The four-part drama Litvinenko draws on the 18 hours of testimony that he gave from his deathbed, as well as the contributions of his widow, Marina, and others involved in the case. The incident has already been forensically explored in numerous documentaries, but here the aim is to supplement facts with feelings — to present Litvinenko not just as a political martyr, but as a family man with deeply held regrets.

He’s played by an unrecognisable David Tennant, who lends corporeality to that indelible photograph of Litvinenko in hospital. While his performance is mostly restricted to heavily accented mumblings, there’s something impactful about seeing someone attempt to control what happens after their death as their life ebbs away.

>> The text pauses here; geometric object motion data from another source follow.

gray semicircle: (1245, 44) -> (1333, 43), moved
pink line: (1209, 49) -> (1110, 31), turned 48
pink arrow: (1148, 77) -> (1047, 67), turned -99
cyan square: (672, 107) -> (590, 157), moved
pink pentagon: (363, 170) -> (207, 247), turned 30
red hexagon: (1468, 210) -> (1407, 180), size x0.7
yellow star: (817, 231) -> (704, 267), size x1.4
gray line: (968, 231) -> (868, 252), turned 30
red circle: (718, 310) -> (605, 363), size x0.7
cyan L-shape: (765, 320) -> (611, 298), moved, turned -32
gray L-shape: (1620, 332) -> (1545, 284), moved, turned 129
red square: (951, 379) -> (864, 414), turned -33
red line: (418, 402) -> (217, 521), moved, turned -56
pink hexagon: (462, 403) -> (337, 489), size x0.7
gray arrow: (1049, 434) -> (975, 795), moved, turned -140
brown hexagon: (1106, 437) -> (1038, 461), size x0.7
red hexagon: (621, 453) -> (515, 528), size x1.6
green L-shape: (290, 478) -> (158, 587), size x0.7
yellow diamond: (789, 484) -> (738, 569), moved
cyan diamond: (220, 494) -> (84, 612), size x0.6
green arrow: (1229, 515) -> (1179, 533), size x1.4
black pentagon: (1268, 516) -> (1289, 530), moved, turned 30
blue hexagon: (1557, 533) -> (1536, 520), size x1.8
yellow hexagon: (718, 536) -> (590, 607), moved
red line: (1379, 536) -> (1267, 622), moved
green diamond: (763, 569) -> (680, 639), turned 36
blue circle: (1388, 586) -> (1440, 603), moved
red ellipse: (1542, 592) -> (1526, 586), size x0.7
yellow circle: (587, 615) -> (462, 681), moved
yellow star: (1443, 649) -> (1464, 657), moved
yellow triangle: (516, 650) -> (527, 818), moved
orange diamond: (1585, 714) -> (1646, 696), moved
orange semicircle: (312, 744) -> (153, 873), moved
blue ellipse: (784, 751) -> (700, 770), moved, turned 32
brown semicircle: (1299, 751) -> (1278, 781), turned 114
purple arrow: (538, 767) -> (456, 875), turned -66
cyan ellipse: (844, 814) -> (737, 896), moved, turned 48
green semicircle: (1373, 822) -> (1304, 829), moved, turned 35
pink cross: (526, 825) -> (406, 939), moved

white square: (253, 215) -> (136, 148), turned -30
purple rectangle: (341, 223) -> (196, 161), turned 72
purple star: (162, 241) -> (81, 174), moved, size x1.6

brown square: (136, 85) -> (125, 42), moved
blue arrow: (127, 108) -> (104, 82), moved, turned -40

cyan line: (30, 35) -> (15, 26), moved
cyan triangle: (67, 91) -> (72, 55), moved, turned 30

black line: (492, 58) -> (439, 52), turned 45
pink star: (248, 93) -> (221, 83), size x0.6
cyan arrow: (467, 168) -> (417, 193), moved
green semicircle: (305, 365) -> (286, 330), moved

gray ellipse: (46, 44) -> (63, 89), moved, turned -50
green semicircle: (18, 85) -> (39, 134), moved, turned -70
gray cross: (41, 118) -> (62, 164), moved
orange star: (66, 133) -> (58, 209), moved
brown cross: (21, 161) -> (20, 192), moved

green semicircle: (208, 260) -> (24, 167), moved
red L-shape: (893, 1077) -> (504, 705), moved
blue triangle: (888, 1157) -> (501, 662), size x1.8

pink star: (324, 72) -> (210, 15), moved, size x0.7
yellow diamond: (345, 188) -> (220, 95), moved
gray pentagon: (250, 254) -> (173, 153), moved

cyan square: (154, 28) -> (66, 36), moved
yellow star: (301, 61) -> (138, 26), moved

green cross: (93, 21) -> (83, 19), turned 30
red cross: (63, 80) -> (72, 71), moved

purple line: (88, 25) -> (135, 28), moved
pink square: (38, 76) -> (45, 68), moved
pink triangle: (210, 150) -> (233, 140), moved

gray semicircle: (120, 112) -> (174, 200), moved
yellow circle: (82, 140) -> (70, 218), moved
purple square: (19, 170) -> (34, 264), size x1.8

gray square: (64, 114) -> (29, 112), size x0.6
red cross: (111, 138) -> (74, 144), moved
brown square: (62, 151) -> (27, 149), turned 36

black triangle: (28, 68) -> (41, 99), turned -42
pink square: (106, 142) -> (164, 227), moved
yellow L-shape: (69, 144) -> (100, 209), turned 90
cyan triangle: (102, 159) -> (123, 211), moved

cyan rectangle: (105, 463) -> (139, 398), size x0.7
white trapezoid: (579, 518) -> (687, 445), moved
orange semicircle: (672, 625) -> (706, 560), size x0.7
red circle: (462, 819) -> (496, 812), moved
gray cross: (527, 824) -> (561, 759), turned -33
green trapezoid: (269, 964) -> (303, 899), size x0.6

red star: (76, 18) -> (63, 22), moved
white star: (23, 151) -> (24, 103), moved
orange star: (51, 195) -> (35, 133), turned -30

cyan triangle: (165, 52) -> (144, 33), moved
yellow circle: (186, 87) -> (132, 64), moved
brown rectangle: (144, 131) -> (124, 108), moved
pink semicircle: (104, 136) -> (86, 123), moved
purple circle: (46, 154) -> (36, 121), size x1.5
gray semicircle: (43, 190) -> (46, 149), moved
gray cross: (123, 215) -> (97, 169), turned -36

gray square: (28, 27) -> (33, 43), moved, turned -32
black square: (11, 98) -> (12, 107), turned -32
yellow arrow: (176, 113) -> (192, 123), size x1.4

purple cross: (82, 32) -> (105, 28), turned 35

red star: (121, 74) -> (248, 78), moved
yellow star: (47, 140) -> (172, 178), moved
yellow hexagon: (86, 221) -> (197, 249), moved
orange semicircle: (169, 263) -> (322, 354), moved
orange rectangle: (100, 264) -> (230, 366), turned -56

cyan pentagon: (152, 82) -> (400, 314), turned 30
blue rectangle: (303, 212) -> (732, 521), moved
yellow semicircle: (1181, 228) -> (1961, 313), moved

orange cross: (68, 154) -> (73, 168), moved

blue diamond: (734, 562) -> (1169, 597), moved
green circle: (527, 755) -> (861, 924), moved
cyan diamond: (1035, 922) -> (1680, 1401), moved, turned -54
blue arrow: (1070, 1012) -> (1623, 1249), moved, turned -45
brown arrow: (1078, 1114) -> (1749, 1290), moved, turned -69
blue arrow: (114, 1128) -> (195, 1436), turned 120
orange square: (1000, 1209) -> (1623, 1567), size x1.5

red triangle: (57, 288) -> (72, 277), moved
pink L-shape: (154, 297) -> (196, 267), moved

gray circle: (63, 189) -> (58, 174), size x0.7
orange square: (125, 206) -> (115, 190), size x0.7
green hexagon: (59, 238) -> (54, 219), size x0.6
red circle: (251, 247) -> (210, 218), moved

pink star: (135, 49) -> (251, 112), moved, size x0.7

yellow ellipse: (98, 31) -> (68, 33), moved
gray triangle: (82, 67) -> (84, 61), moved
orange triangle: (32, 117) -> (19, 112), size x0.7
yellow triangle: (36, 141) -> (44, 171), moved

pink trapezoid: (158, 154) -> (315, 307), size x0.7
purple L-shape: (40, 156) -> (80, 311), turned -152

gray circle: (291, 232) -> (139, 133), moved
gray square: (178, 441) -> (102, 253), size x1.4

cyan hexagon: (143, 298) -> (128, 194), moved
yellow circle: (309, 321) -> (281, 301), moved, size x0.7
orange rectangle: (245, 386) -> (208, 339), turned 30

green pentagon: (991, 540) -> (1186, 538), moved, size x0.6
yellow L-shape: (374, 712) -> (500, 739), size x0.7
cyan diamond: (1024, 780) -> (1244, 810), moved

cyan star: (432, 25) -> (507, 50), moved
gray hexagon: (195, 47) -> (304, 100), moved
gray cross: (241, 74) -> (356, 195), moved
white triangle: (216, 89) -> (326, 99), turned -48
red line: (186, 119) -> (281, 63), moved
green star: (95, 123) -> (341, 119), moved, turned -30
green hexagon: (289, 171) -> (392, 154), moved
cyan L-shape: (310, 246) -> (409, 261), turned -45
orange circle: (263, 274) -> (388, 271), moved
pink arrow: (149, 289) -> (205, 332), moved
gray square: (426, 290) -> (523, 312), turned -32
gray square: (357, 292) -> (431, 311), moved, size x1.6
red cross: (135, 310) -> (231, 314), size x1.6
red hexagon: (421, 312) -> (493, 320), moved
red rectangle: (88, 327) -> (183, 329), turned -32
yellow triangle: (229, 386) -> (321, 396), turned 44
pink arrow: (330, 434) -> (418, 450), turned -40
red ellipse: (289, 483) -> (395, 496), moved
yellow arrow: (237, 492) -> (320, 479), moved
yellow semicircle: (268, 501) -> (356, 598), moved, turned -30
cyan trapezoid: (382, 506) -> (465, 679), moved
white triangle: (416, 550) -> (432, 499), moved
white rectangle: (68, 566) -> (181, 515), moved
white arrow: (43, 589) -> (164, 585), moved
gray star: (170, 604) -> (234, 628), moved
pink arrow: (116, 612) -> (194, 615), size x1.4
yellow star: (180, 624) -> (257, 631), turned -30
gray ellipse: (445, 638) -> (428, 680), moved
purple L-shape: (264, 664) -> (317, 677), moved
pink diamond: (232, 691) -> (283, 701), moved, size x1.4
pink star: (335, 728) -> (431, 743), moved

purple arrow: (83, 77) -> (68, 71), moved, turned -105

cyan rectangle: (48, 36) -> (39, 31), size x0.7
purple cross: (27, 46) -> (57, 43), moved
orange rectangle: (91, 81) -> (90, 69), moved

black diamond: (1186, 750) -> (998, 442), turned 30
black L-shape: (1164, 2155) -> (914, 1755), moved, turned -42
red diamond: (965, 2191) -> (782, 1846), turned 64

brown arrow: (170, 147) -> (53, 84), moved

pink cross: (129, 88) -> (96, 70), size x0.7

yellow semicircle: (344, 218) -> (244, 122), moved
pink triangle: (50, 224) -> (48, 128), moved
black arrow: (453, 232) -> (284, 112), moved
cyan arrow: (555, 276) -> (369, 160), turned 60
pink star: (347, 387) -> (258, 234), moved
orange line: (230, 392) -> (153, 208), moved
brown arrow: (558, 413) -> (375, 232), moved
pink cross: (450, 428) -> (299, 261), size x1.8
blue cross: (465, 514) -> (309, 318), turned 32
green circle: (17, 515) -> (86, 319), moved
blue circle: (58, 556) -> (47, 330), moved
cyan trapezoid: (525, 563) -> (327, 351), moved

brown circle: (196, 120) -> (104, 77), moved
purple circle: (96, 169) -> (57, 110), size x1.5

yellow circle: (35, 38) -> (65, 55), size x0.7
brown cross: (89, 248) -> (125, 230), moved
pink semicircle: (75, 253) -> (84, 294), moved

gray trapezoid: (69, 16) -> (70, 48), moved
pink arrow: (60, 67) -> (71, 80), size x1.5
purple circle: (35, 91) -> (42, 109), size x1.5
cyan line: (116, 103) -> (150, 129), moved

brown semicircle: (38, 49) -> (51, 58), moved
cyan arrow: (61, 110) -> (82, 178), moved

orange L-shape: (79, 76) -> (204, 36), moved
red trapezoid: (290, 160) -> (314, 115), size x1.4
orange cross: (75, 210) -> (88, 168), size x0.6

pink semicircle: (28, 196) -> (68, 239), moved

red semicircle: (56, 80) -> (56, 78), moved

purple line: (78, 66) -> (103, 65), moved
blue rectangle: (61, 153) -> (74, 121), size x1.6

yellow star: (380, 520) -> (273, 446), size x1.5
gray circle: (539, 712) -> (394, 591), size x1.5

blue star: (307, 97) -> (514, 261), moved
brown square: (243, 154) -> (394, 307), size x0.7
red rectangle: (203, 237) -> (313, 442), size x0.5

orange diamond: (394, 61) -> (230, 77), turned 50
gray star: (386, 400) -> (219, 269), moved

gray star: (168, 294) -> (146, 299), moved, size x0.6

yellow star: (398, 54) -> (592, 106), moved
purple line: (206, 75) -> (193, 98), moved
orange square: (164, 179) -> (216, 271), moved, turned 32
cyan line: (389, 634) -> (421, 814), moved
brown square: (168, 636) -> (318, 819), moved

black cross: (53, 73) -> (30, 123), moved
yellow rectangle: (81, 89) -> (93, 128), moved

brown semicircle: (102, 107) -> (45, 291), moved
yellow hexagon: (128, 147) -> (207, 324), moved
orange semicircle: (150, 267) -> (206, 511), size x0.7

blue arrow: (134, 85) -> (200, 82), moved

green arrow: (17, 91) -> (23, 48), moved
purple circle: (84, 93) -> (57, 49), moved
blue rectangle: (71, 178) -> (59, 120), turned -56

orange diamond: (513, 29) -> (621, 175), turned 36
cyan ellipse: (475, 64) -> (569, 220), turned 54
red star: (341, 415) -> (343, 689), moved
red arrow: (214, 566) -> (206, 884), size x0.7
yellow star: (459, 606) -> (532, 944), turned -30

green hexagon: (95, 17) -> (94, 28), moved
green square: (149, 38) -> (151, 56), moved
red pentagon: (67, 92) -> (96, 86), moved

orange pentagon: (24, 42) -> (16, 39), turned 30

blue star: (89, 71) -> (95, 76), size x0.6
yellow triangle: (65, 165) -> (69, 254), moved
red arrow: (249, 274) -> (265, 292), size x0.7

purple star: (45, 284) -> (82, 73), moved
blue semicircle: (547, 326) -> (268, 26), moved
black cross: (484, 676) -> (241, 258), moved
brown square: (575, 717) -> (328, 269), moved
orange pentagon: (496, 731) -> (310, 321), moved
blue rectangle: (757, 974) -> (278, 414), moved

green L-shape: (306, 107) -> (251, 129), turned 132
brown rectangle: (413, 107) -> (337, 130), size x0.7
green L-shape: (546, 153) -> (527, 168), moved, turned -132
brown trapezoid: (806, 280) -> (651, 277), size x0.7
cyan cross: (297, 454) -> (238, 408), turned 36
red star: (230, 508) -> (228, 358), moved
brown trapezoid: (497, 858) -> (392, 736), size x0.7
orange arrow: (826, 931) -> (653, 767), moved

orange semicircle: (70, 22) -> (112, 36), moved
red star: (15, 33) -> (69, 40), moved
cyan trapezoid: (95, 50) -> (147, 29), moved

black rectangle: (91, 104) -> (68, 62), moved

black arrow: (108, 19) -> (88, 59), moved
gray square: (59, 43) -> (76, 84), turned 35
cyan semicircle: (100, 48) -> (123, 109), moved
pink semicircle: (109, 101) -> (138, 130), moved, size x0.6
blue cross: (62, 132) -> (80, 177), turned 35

Yet despite several references to the unprecedented nature of this murder, the series frustratingly plays out like any other pedestrian procedural. Once Litvinenko dies in the first episode, we’re left following a team of generic Scotland Yard cops (led by Mark Bonnar’s DS Timmons) as they search for clues, interrogate suspects, don hazmat suits and talk earnestly about “duty”.

This kind of sensitive real-life drama is hard to pull off — to entertain is to risk trivialising and embroidering. But the way in which Litvinenko squanders its timeliness and largely loses sight of its title makes this limited series feel, well, limited.